(Stored data entries)
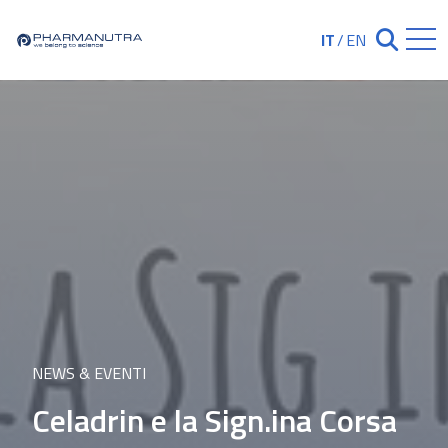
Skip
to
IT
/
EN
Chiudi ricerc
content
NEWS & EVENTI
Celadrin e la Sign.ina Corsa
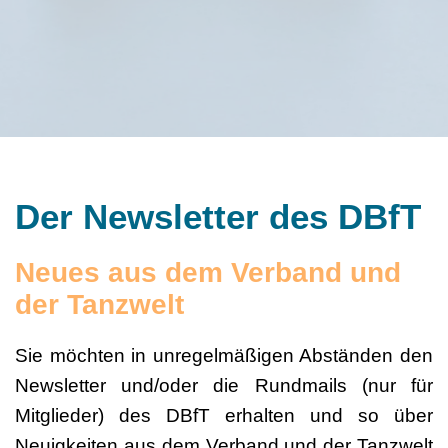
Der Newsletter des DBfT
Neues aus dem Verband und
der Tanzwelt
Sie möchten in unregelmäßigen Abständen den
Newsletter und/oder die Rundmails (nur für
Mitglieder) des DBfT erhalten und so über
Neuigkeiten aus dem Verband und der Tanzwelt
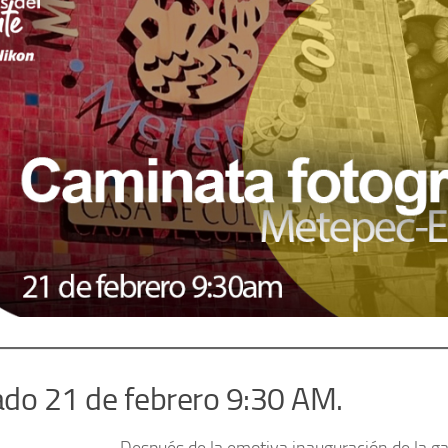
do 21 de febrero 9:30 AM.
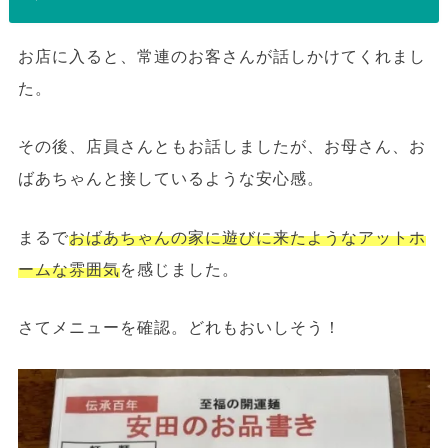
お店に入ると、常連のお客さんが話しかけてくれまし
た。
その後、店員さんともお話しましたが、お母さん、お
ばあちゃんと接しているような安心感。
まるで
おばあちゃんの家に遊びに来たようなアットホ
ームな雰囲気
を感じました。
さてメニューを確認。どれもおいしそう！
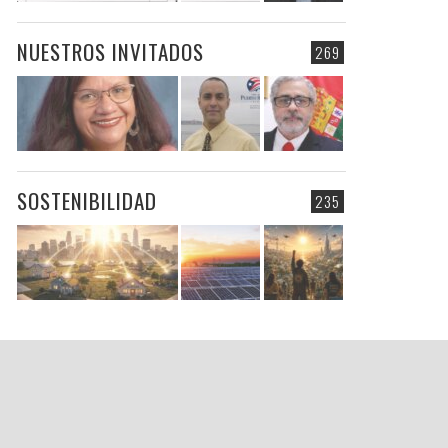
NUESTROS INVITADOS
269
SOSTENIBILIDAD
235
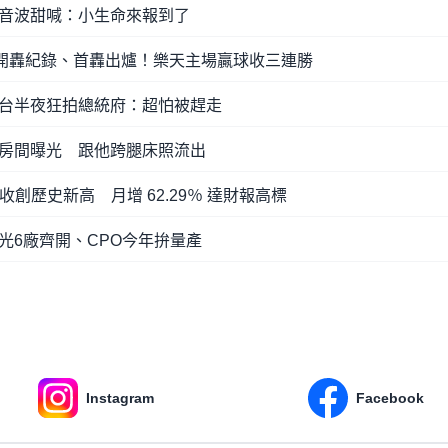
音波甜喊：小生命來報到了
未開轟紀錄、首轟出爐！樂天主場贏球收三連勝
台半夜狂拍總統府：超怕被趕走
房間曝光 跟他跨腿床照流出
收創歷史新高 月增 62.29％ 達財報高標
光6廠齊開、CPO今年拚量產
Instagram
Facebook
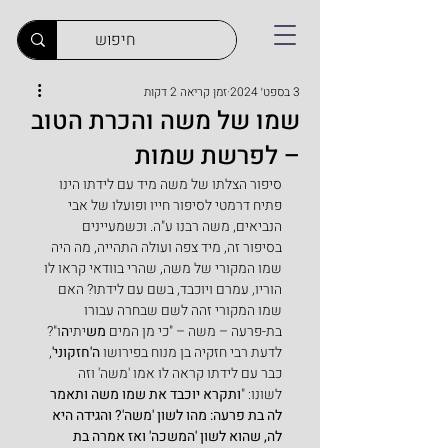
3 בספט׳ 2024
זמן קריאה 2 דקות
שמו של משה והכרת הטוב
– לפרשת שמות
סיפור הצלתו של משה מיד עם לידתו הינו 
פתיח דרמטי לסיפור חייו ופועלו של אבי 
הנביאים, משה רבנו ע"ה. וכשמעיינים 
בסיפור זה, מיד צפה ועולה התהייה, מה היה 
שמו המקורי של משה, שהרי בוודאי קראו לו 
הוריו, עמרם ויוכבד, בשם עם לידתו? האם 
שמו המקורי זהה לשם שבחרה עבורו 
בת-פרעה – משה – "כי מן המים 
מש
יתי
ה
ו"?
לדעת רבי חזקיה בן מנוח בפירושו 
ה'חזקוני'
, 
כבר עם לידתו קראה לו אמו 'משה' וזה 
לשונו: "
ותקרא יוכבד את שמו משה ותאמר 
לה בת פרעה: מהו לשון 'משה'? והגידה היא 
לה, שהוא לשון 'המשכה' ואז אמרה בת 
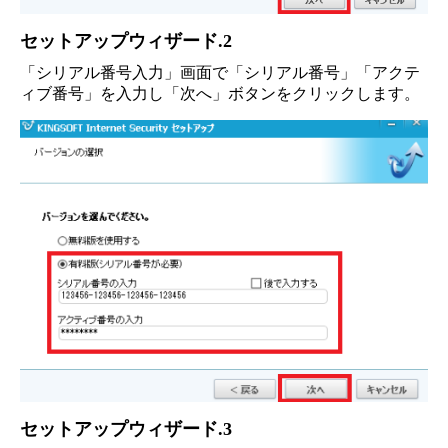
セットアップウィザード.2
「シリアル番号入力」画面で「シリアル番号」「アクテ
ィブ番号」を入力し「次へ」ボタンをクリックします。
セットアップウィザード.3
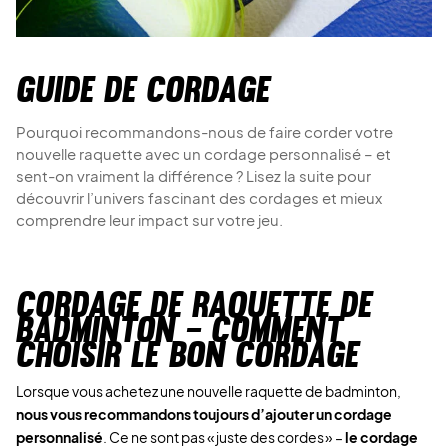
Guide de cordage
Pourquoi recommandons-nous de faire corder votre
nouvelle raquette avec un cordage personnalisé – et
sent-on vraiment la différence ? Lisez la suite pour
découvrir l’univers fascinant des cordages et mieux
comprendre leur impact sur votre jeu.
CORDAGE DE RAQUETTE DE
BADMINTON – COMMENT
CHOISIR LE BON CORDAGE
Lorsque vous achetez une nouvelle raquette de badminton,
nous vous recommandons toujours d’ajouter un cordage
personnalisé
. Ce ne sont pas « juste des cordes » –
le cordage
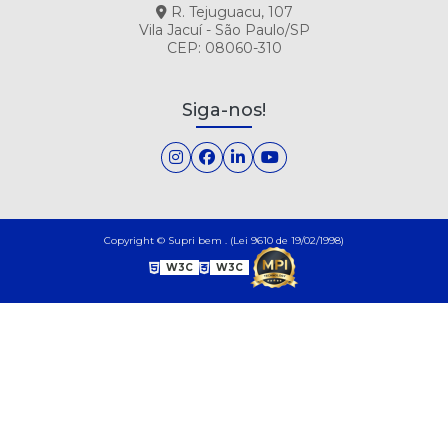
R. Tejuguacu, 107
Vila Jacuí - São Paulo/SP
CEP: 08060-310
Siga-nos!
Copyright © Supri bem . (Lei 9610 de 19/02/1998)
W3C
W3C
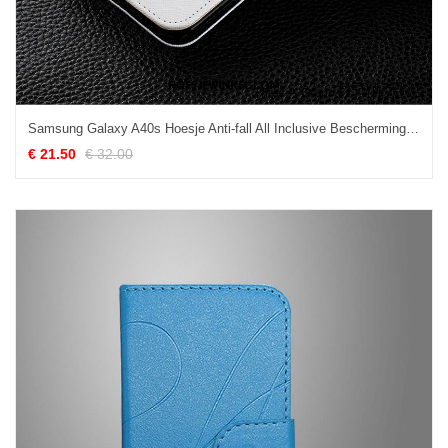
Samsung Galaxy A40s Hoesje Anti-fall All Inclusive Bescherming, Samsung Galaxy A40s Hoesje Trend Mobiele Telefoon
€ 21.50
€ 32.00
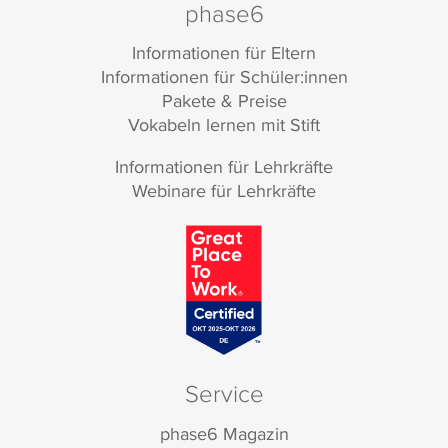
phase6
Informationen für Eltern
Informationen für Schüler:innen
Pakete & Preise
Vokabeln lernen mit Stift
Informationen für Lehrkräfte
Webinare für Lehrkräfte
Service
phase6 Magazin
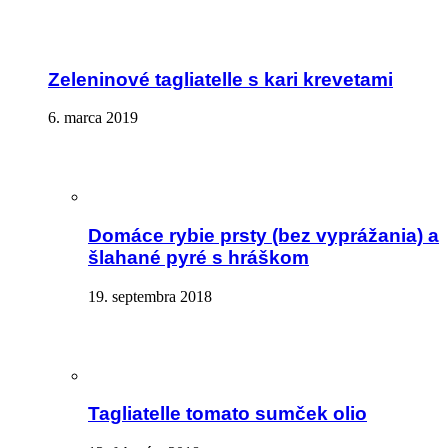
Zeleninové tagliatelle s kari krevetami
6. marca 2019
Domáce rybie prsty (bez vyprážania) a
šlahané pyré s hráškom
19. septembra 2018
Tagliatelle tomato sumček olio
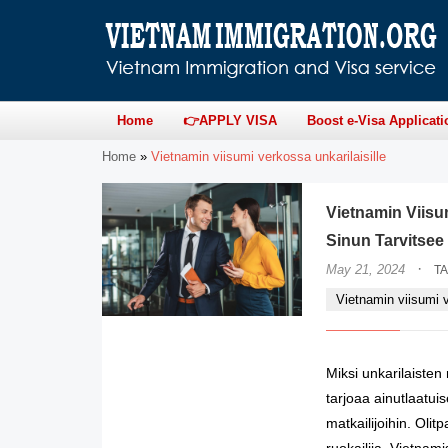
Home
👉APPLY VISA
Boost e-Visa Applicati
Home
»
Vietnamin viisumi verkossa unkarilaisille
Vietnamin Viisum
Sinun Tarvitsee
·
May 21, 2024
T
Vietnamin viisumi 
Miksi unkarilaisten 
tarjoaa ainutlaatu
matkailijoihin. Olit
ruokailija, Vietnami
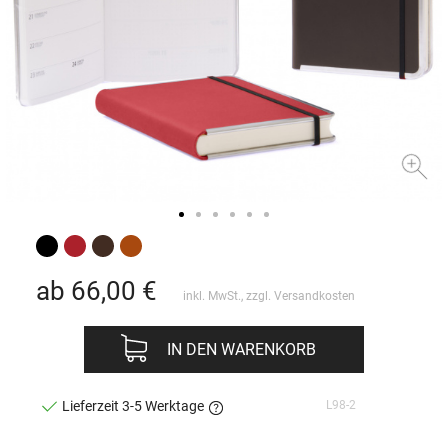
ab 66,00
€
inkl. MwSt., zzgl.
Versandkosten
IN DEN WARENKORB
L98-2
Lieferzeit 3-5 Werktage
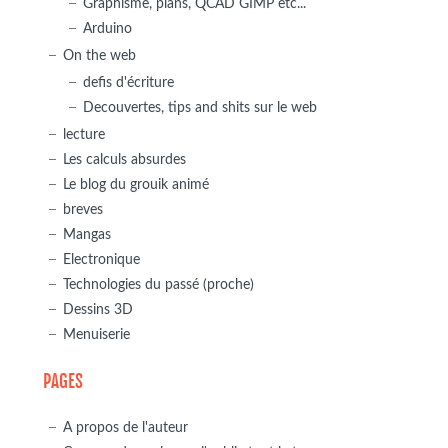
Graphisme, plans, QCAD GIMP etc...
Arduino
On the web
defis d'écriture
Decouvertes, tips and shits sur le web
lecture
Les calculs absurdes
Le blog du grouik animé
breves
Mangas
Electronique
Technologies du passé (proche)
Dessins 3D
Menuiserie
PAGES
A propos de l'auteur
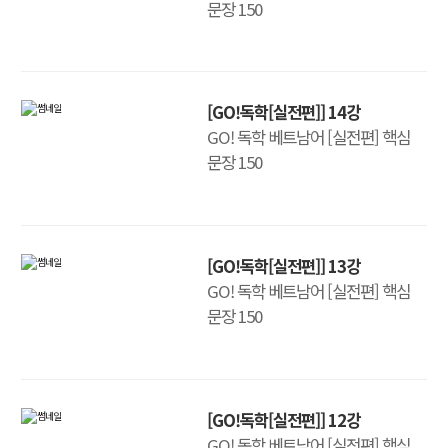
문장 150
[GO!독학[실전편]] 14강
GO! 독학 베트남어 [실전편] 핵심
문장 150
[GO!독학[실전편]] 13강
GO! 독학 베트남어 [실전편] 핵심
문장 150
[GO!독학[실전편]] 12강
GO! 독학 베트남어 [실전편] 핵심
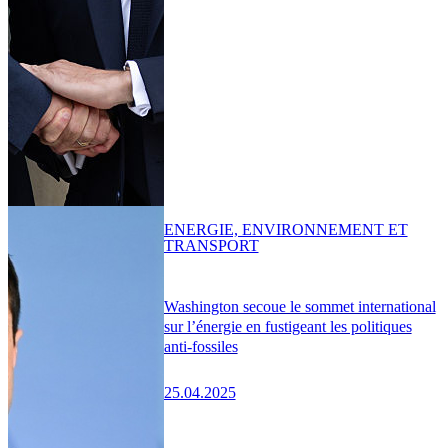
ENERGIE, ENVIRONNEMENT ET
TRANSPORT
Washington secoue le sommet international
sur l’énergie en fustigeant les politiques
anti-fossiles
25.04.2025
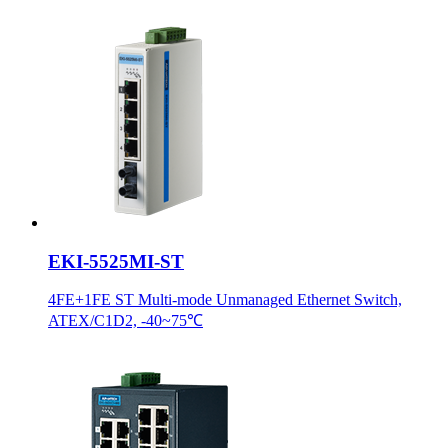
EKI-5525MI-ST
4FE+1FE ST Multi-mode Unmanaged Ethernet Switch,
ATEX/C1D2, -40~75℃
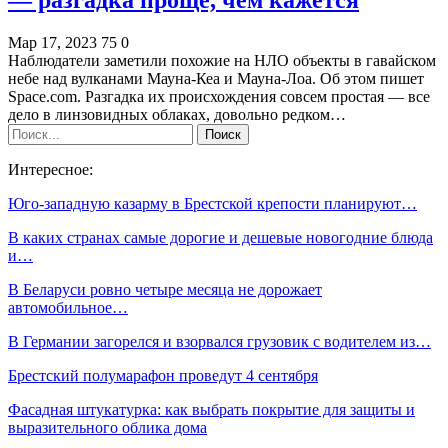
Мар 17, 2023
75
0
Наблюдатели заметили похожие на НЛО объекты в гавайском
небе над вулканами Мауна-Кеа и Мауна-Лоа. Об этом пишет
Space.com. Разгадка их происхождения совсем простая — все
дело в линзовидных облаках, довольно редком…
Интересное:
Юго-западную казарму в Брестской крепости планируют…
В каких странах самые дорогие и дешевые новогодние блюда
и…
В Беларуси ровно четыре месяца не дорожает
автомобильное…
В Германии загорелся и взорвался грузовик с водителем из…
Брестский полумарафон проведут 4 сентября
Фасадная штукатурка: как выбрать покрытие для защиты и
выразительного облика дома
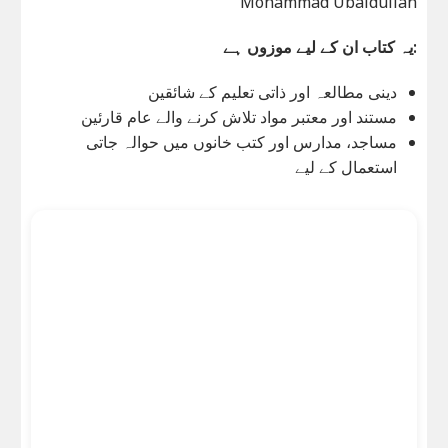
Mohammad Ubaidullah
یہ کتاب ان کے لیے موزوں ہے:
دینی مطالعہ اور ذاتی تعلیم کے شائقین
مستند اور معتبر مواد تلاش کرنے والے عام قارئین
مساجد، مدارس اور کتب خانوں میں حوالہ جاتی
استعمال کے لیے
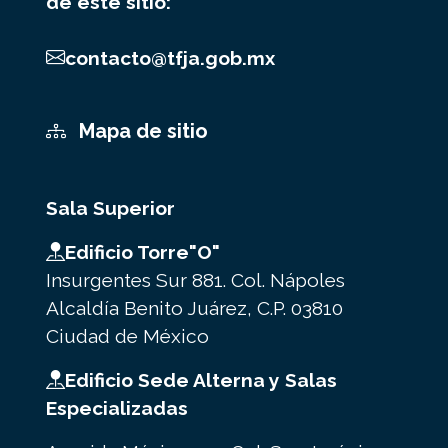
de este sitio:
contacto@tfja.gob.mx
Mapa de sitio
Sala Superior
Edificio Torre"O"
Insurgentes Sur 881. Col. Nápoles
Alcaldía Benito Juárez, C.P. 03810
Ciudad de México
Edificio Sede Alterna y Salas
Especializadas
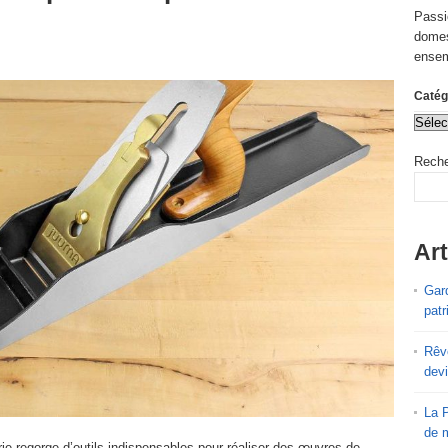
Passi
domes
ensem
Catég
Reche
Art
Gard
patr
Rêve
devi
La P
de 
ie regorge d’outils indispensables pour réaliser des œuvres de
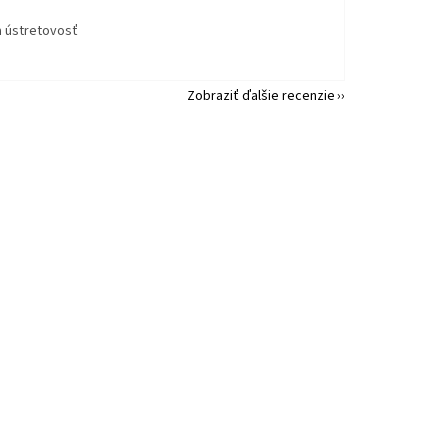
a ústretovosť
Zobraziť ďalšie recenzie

_Instructions for the task_
Using the records above, copy each line that contains "לשון".

_Written answer_
לה בת פרעה: מהו לשון 'משה'? והגידה היא 
לה, שהוא לשון 'המשכה' ואז אמרה בת 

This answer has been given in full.